Crowley makes a tiny, ragged sound, and Aziraphale aches for him. Then, a change in the world: minute, perhaps, on the grand scale of things, but no less devastating. Crowley falls; falls forward, falls into Aziraphale, mouth falling like feathers against Aziraphale’s mouth. And Aziraphale, well, he catches him .


A kiss, he thinks. Crowley is kissing him, or he’s kissing Crowley, and somehow it isn’t shocking at all.


Shockingly sweet, though. The violence has left Crowley's body (it never does stay long) and now he is all melting heat and desperate tenderness, and Aziraphale feels almost in pain with it, an ecstatic sort of torture. Because this is wrong, it has to be. If it isn't, then he wouldn't have been hiding from it for decades. Eons. He wants it so very, very badly.


"Aziraphale," Crowley says softly, hands on his face. "Angel, I--"


But just as Aziraphale feels, in a rush of emotion, that he might finally be able to catch up to Crowley, a woman coughs pointedly, not five feet away.


"What?" Crowley snarls at her, angry for a far more mundane reason now, but the moment spools away from them nonetheless.


Aziraphale can only hope there'll be time to finish this later.




Later comes soon enough. A miraculous dinner at the Ritz, enough alcohol to smooth the way, and it strikes Aziraphale as they step out into the evening that what they are now, is free.


It's raining; of course. Aziraphale miracles up an umbrella, striking white against the grey sky, and large enough for two. Smiling a little, Crowley steps beneath it, tucked close to Aziraphale's side, and they walk in comfortable silence the short distance to Green Park.


“You know,” Crowley says as they begin to stroll unhurriedly down a quiet pathway, well sheltered by the umbrella’s canopy. “That thing, in Tadfield Manor, I was never really certain if you wanted me to apologise.”


“A demon, apologising?” Aziraphale asks tartly, before conceding, “Well, I suppose it wouldn’t be the first time.”


“Never was one to conform,” Crowley says. His tone is light but there’s a tension in his limbs.


“It’s something I’ve always liked about you,” Aziraphale admits. He comes to a stop, and Crowley turns to face him.




“Admired, even.”


“Well.” Crowley pulls a face, but Aziraphale can tell that he’s pleased. “Feeling’s mutual.”

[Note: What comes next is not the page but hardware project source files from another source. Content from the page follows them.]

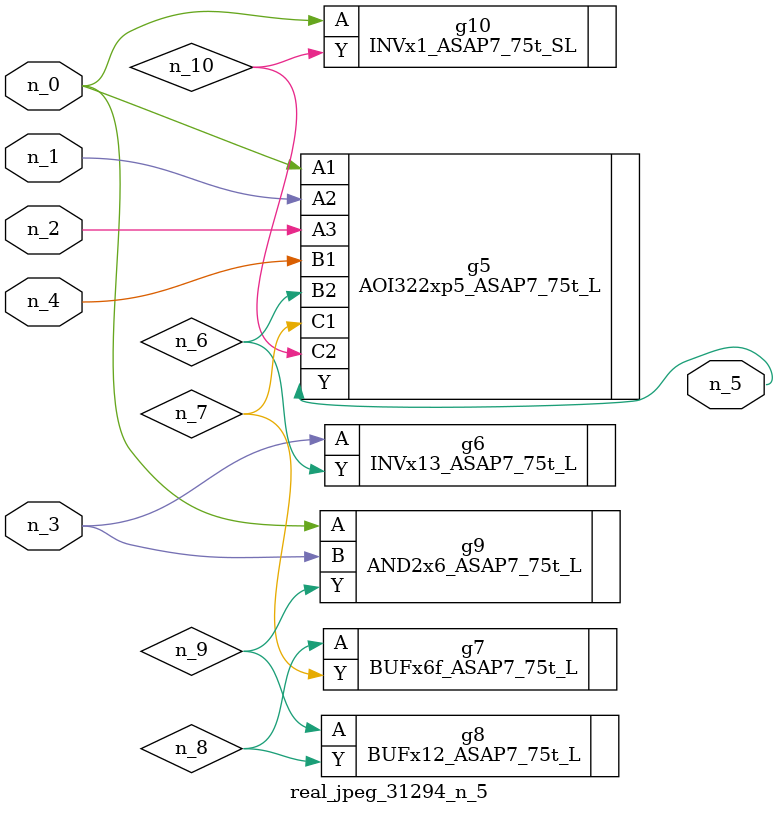
<source format=v>
module real_jpeg_31294_n_5 (n_4, n_0, n_1, n_2, n_3, n_5);

input n_4;
input n_0;
input n_1;
input n_2;
input n_3;

output n_5;

wire n_8;
wire n_6;
wire n_7;
wire n_10;
wire n_9;

AOI322xp5_ASAP7_75t_L g5 ( 
.A1(n_0),
.A2(n_1),
.A3(n_2),
.B1(n_4),
.B2(n_6),
.C1(n_7),
.C2(n_10),
.Y(n_5)
);

AND2x6_ASAP7_75t_L g9 ( 
.A(n_0),
.B(n_3),
.Y(n_9)
);

INVx1_ASAP7_75t_SL g10 ( 
.A(n_0),
.Y(n_10)
);

INVx13_ASAP7_75t_L g6 ( 
.A(n_3),
.Y(n_6)
);

BUFx6f_ASAP7_75t_L g7 ( 
.A(n_8),
.Y(n_7)
);

BUFx12_ASAP7_75t_L g8 ( 
.A(n_9),
.Y(n_8)
);


endmodule
</source>
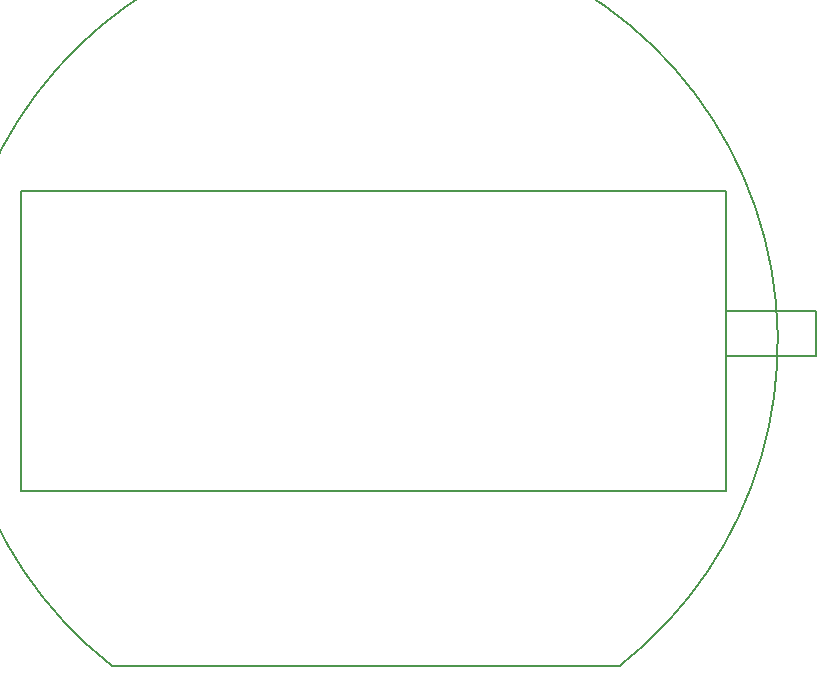
<source format=gbo>
G04 #@! TF.GenerationSoftware,KiCad,Pcbnew,7.0.7-7.0.7~ubuntu22.04.1*
G04 #@! TF.CreationDate,2023-10-29T13:36:20+01:00*
G04 #@! TF.ProjectId,vfd1,76666431-2e6b-4696-9361-645f70636258,rev?*
G04 #@! TF.SameCoordinates,Original*
G04 #@! TF.FileFunction,Legend,Bot*
G04 #@! TF.FilePolarity,Positive*
%FSLAX46Y46*%
G04 Gerber Fmt 4.6, Leading zero omitted, Abs format (unit mm)*
G04 Created by KiCad (PCBNEW 7.0.7-7.0.7~ubuntu22.04.1) date 2023-10-29 13:36:20*
%MOMM*%
%LPD*%
G01*
G04 APERTURE LIST*
%ADD10C,0.150000*%
%ADD11C,2.100000*%
%ADD12C,1.750000*%
%ADD13C,5.600000*%
%ADD14O,1.350000X1.700000*%
%ADD15O,1.100000X1.500000*%
%ADD16C,1.800000*%
G04 #@! TA.AperFunction,Profile*
%ADD17C,0.150000*%
G04 #@! TD*
G04 APERTURE END LIST*
D10*
X227100000Y-72270000D02*
X219480000Y-72270000D01*
X227100000Y-68460000D02*
X227100000Y-72270000D01*
X219480000Y-83700000D02*
X219480000Y-58300000D01*
X219480000Y-68460000D02*
X227100000Y-68460000D01*
X219480000Y-58300000D02*
X159790000Y-58300000D01*
X159790000Y-83700000D02*
X219480000Y-83700000D01*
X159790000Y-58300000D02*
X159790000Y-83700000D01*
%LPC*%
D11*
X197250000Y-93110000D03*
X190240000Y-93110000D03*
D12*
X196000000Y-95600000D03*
X191500000Y-95600000D03*
D13*
X164000000Y-52000000D03*
X214000000Y-90000000D03*
D11*
X176050000Y-93110000D03*
X169040000Y-93110000D03*
D12*
X174800000Y-95600000D03*
X170300000Y-95600000D03*
D14*
X202535000Y-97175000D03*
D15*
X202845000Y-94175000D03*
X207685000Y-94175000D03*
D14*
X207995000Y-97175000D03*
D11*
X186650000Y-93110000D03*
X179640000Y-93110000D03*
D12*
X185400000Y-95600000D03*
X180900000Y-95600000D03*
D13*
X214000000Y-52000000D03*
X164000000Y-90000000D03*
D16*
X207750000Y-85500000D03*
X205250000Y-85500000D03*
X202750000Y-85500000D03*
X200250000Y-85500000D03*
X197750000Y-85500000D03*
X195250000Y-85500000D03*
X192750000Y-85500000D03*
X190250000Y-85500000D03*
X187750000Y-85500000D03*
X185250000Y-85500000D03*
X182750000Y-85500000D03*
X180250000Y-85500000D03*
X177750000Y-85500000D03*
X175250000Y-85500000D03*
X172750000Y-85500000D03*
X170250000Y-85500000D03*
X170250000Y-56500000D03*
X175250000Y-56500000D03*
X182750000Y-56500000D03*
X187750000Y-56500000D03*
X195250000Y-56500000D03*
X202750000Y-56500000D03*
X207750000Y-56500000D03*
%LPD*%
D17*
X210502311Y-98461865D02*
G75*
G03*
X167509630Y-98471210I-21502311J27461865D01*
G01*
X210502311Y-98461866D02*
X167509629Y-98471211D01*
M02*

</source>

There’s much more that could be said in this moment, and Aziraphale would like to say it eventually. Soon, in fact. But right now, what makes the most sense is to reach up with his free hand to touch Crowley's face, and draw him down for a kiss.


"I do love you, my dear,” he says as they part. Crowley twitches, a jerky movement in which Aziraphale can see both the desire to back off and the need to come closer. Then he lifts his sunglasses off, stuffing them into a pocket without looking away.


"Well, that's a relief," he finally says, voice sounding terribly brittle. "Because I was planning on staying with you for a while. You know, for a little bit of… forever?"


A flustered laugh bursts out of Aziraphale.


"I'm serious," Crowley says. "I'll sleep on the couch if that's what you need, but angel, don't think for a second that you can get rid of me now."


"If you have any doubt," Aziraphale tells him, "then I'm afraid you haven't understood me. I love you, Crowley. Of course I want you near."


Aziraphale looks into his eyes, glowing in the dim light, and watches as understanding dares to dawn.


"Oh," Crowley says. He takes Aziraphale's arm, dazed and clearly aiming for nonchalant, and they continue their walk down the path. Three steps later, he stops again and slides himself wordlessly around Aziraphale, who strokes his back and makes soothing noises while he clings. The rain patters softly against the umbrella over their heads, just as it once did on Aziraphale's wing. How remarkable, the long slow fall towards one other. Aziraphale is uncertain about so many things these days, but he knows, without even the faintest doubt, that he will never not catch Crowley.